With high temperatures, one of the most serious health risks is “heatstroke”, a phenomenon of overheating of the body which can be fatal.
Faced with heat, which affects its functioning as soon as the temperature exceeds 25 degrees Celsius, the human body triggers several cooling mechanisms to maintain itself at 37 degrees (sweating, increased blood flow in the most surface vessels). But sometimes that’s not enough, and the internal thermostat turns bright red. It’s heat stroke.
Not to be taken lightly!
Under the effect of this hyperthermia, the heart rate is disturbed and accelerates sharply, breathing and pulmonary ventilation too. Despite the rise in internal temperature, the body comes to conserve water as much as possible, sweating stops and urine darkens or even disappears for several hours.
In the multiple warning signs to watch out for: a fever above 40°C, an extremely rapid pulse, hot, red and dry skin, headaches, nausea and vomiting, impaired consciousness (drowsiness or, on the contrary, confusion, irritability, even aggressiveness).
Heat stroke is much more serious than other accidents also caused by heat but without fever (cramps due to heat) or with moderate fever (sunstroke, etc.). It can lead to blood clotting disorders causing brain damage, coma and even death without timely medical treatment.
Young children, under the age of five, and the elderly, with less efficient defense mechanisms, are most at risk. A poor state of health, diarrhea or pre-existing fever, taking certain medications, including tranquilizers and diuretics, or alcohol consumption – which dehydrates – increases the risk of heat stroke.
Call the emergency
But healthy adults are not immune to such thermal failure. Especially if they work or play sports outdoors in scorching temperatures. Intense or prolonged muscular effort under the dodger indeed exposes you to the risk of “exertional heatstroke” or “malignant hyperthermia due to effort”, by increasing the risk that the body temperature exceeds bearable limits.
Behavioral abnormalities are manifested: the person has a gait as if in a drunken state, appears increasingly irritable. Loss of consciousness or agitation with incoherent talk may appear afterwards.
Faced with heat stroke with the associated signs of severity, you must call the emergency services. “If a person has hot, dry skin and is delirious, convulsing, or is unconscious, call a doctor or ambulance immediately”, recommends WHO Europe. While waiting for help, cooling the body is essential.

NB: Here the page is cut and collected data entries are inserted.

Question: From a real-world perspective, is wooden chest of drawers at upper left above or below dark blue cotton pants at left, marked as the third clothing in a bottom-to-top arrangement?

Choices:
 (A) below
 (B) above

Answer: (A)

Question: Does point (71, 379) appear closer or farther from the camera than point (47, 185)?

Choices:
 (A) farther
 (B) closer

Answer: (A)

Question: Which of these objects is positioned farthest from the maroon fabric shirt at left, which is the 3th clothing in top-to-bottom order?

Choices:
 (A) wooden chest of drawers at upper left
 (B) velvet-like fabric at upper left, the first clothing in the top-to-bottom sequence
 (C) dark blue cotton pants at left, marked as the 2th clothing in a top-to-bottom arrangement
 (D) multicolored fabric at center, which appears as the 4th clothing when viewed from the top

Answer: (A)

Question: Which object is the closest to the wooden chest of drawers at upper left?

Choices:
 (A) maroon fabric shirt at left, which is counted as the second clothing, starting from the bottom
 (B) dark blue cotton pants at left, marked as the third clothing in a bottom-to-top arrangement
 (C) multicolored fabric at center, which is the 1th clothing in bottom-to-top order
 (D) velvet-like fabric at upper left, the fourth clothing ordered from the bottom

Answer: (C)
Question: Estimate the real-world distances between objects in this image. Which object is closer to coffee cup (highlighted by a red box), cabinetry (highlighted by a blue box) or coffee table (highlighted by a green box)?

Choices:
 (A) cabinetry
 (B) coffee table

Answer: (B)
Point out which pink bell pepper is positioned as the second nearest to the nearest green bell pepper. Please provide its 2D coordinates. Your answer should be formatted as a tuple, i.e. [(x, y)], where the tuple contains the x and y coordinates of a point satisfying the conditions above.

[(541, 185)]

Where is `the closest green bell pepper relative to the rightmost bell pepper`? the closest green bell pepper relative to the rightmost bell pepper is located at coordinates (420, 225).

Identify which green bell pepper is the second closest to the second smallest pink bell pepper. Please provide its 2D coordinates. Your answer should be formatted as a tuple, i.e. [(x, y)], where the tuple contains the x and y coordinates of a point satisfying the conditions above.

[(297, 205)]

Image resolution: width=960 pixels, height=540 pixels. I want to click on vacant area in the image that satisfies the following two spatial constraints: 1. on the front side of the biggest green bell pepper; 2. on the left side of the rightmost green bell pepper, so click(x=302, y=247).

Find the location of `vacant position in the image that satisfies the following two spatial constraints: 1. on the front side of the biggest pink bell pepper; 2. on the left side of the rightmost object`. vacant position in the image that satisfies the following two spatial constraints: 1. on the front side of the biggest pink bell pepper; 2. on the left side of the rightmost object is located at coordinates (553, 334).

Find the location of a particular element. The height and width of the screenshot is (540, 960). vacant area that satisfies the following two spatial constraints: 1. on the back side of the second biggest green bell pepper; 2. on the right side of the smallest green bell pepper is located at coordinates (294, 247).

It is thus recommended to place the person in a cool place, to remove superfluous clothing, to sprinkle him with cool water, to ventilate him, to make him drink in small quantities unless he shows disturbances of consciousness. Ice cubes, or at least a cold cloth, placed at the level of the groin, or even the neck, can also help to reduce the temperature.
To avoid heat stroke or dehydration, the recommendations of the health authorities remain the same from one heatwave episode to another: drink water regularly, avoid alcohol and caffeine, stay cool, avoid going out and physical exertion during the hottest hours.